"Les moqueries contre Sébastien Delogu, du mépris de classe": l’avis tranché d’Arthur Chevallier

Les moqueries contre Sébastien Delogu, qui a eu des difficultés à lire un texte en commission des finances à l’Assemblée nationale, relèvent du mépris de classe. Une fois n’est pas coutume, ce député de La France insoumise mérite d’être défendu. D’abord parce qu’il n’a rien fait de mal. Il a juste mal lu un texte. On peut être surdiplômé et même très intelligent tout en étant incapable de lire à haute voix. Ça arrive à tout le monde, même aux rois. La preuve: George V, roi d’Angleterre, bégayait quand il prenait la parole en public, y compris quand il lisait un texte, et ça ne l’a pas empêché de gagner la Seconde Guerre mondiale.
Là, il ne s’agit pas d’un roi, mais de quelqu’un qui représente le peuple. Et justement, ça nous choque parce que ça ne correspond pas à l’idée qu’on se fait d’un député. Pour nous, un député, ça doit s’exprimer correctement. Et avoir des manières parfaites, ça aide, mais ce n’est pas une condition pour être élu. Si on a cette idée, c’est parce qu’à l’Assemblée nationale, tous les députés se ressemblent. Un chiffre: 74% des députés actifs, c’est-à-dire non retraités, appartiennent aux professions intellectuelles supérieures. En comparaison, dans la population, ça dépasse tout juste les 21%. Les pauvres sont donc moins représentés que les riches.

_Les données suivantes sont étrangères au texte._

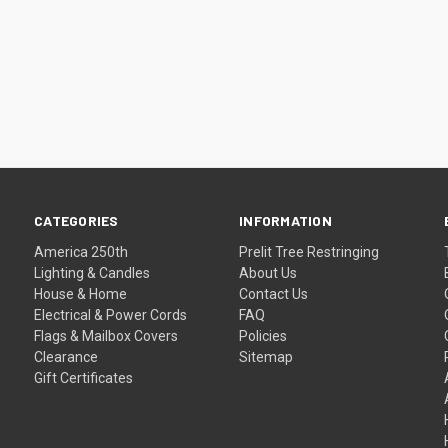
CATEGORIES
INFORMATION
America 250th
Prelit Tree Restringing
Lighting & Candles
About Us
House & Home
Contact Us
Electrical & Power Cords
FAQ
Flags & Mailbox Covers
Policies
Clearance
Sitemap
Gift Certificates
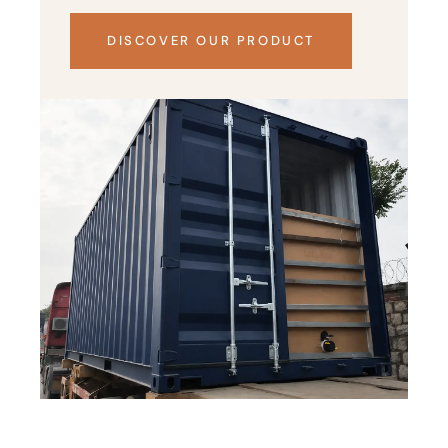
DISCOVER OUR PRODUCT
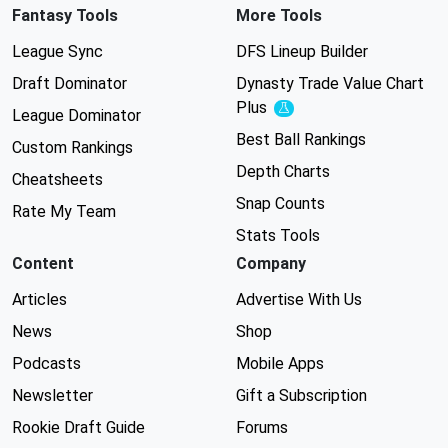
Fantasy Tools
More Tools
League Sync
DFS Lineup Builder
Draft Dominator
Dynasty Trade Value Chart
Plus
Experimental
League Dominator
Best Ball Rankings
Custom Rankings
Depth Charts
Cheatsheets
Snap Counts
Rate My Team
Stats Tools
Content
Company
Articles
Advertise With Us
News
Shop
Podcasts
Mobile Apps
Newsletter
Gift a Subscription
Rookie Draft Guide
Forums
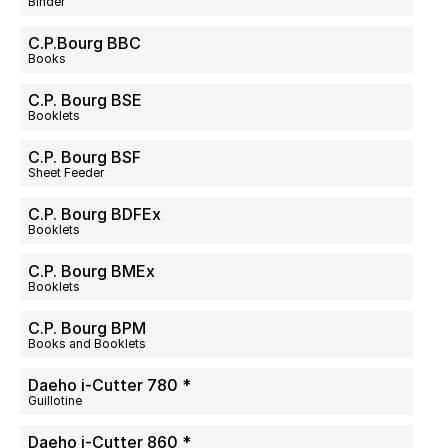
Binder
C.P.Bourg BBC
Books
C.P. Bourg BSE
Booklets
C.P. Bourg BSF
Sheet Feeder
C.P. Bourg BDFEx
Booklets
C.P. Bourg BMEx
Booklets
C.P. Bourg BPM
Books and Booklets
Daeho i-Cutter 780 *
Guillotine
Daeho i-Cutter 860 *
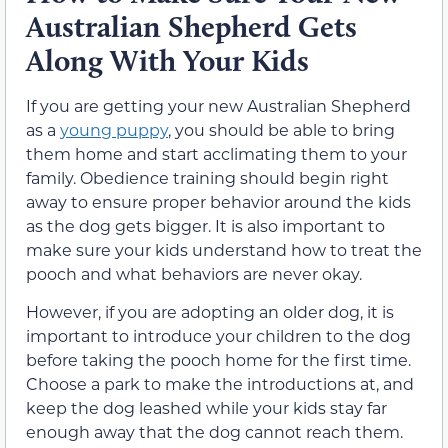
Australian Shepherd Gets
Along With Your Kids
If you are getting your new Australian Shepherd
as a
young puppy
, you should be able to bring
them home and start acclimating them to your
family. Obedience training should begin right
away to ensure proper behavior around the kids
as the dog gets bigger. It is also important to
make sure your kids understand how to treat the
pooch and what behaviors are never okay.
However, if you are adopting an older dog, it is
important to introduce your children to the dog
before taking the pooch home for the first time.
Choose a park to make the introductions at, and
keep the dog leashed while your kids stay far
enough away that the dog cannot reach them.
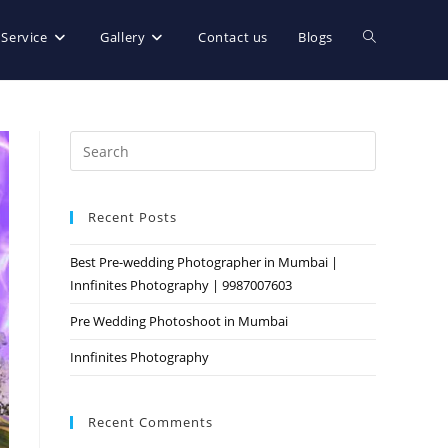
 Service
Gallery
Contact us
Blogs
Recent Posts
Best Pre-wedding Photographer in Mumbai |
Innfinites Photography | 9987007603
Pre Wedding Photoshoot in Mumbai
Innfinites Photography
Recent Comments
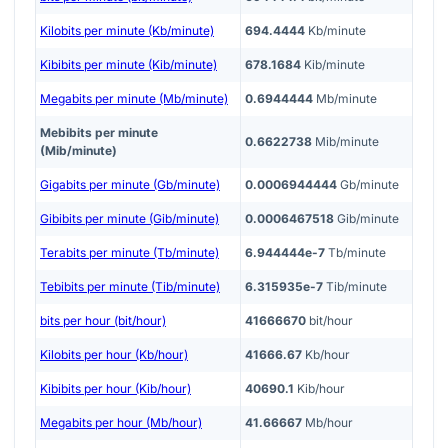
Kilobits per minute (Kb/minute)
694.4444
Kb/minute
Kibibits per minute (Kib/minute)
678.1684
Kib/minute
Megabits per minute (Mb/minute)
0.6944444
Mb/minute
Mebibits per minute
0.6622738
Mib/minute
(Mib/minute)
Gigabits per minute (Gb/minute)
0.0006944444
Gb/minute
Gibibits per minute (Gib/minute)
0.0006467518
Gib/minute
Terabits per minute (Tb/minute)
6.944444e-7
Tb/minute
Tebibits per minute (Tib/minute)
6.315935e-7
Tib/minute
bits per hour (bit/hour)
41666670
bit/hour
Kilobits per hour (Kb/hour)
41666.67
Kb/hour
Kibibits per hour (Kib/hour)
40690.1
Kib/hour
Megabits per hour (Mb/hour)
41.66667
Mb/hour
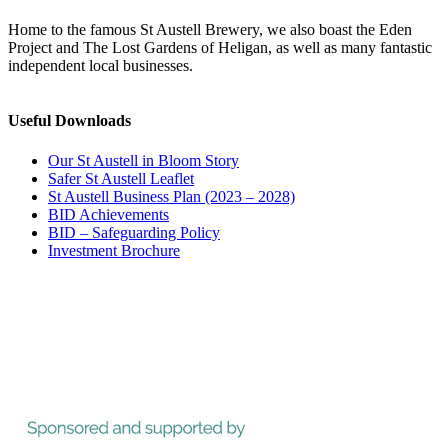
Home to the famous St Austell Brewery, we also boast the Eden
Project and The Lost Gardens of Heligan, as well as many fantastic
independent local businesses.
Useful Downloads
Our St Austell in Bloom Story
Safer St Austell Leaflet
St Austell Business Plan (2023 – 2028)
BID Achievements
BID – Safeguarding Policy
Investment Brochure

Il devrait y avoir plus d’ouvriers à l’Assemblée, la démocratie y gagnerait. La rupture entre les élites et le peuple, ça tient aussi à ça. Si vous n’avez pas de personnes issues des classes populaires dans les cercles du pouvoir, vous les faites disparaître petit à petit. Et donc leurs problèmes aussi disparaissent du champ de vision de ceux qui gouvernent. A la fin, plus personne ne s’intéresse à eux. Dans cette République, il n’y a pas de citoyen de seconde zone. Tout le monde a le droit d’être entendu. Et pas seulement de loin. D’ailleurs, on est bien obligé de constater que c’est au RN et à La France insoumise qu’on doit d’avoir fait élire des personnes issues des classes populaires. Ça pose quand même quelques questions…
Seulement quatre ouvriers députés
Les classes supérieures ont toujours été plus représentées que les autres. Mais depuis la fin de la Seconde Guerre mondiale, ça ne s’améliore pas. Par exemple, en 1945, il y avait 65 ouvriers députés sur 522. Ils sont quatre aujourd’hui. On a aussi eu des ministres de premier plan qui n’avaient pas fait d’études, et pas n’importe lesquels. Charles Pasqua, ministre de l’Intérieur de Jacques Chirac. Pierre Bérégovoy, Premier ministre de François Mitterrand. Ce n’est pas la norme, mais c’est important que ça existe. Ils incarnent la promesse de l’égalité républicaine. Ils sont la preuve qu’on peut arriver tout en haut en étant parti de tout en bas. Et ils incarnent une diversité dont on ne parle jamais, celle des origines sociales.
Député, ce n’est quand même pas un métier comme un autre, ça requiert un minimum de compétences. Mais l’Assemblée, ce n’est pas une grande école. On n’y accède pas après une classe préparatoire ou un concours. Tout le monde peut être élu député, et rien ne nous dit qu’une personne diplômée fera un meilleur parlementaire qu’une personne qui ne l’est pas. Les compétences, ça s’acquiert, et les juges, ce sont les électeurs. L’entre-soi de la vie politique, c’est une cause importante de la crise de confiance entre l’Etat et les citoyens. Tout ce qui peut y remédier est bon à prendre. L’Assemblée, ce n’est pas un club de gentlemen.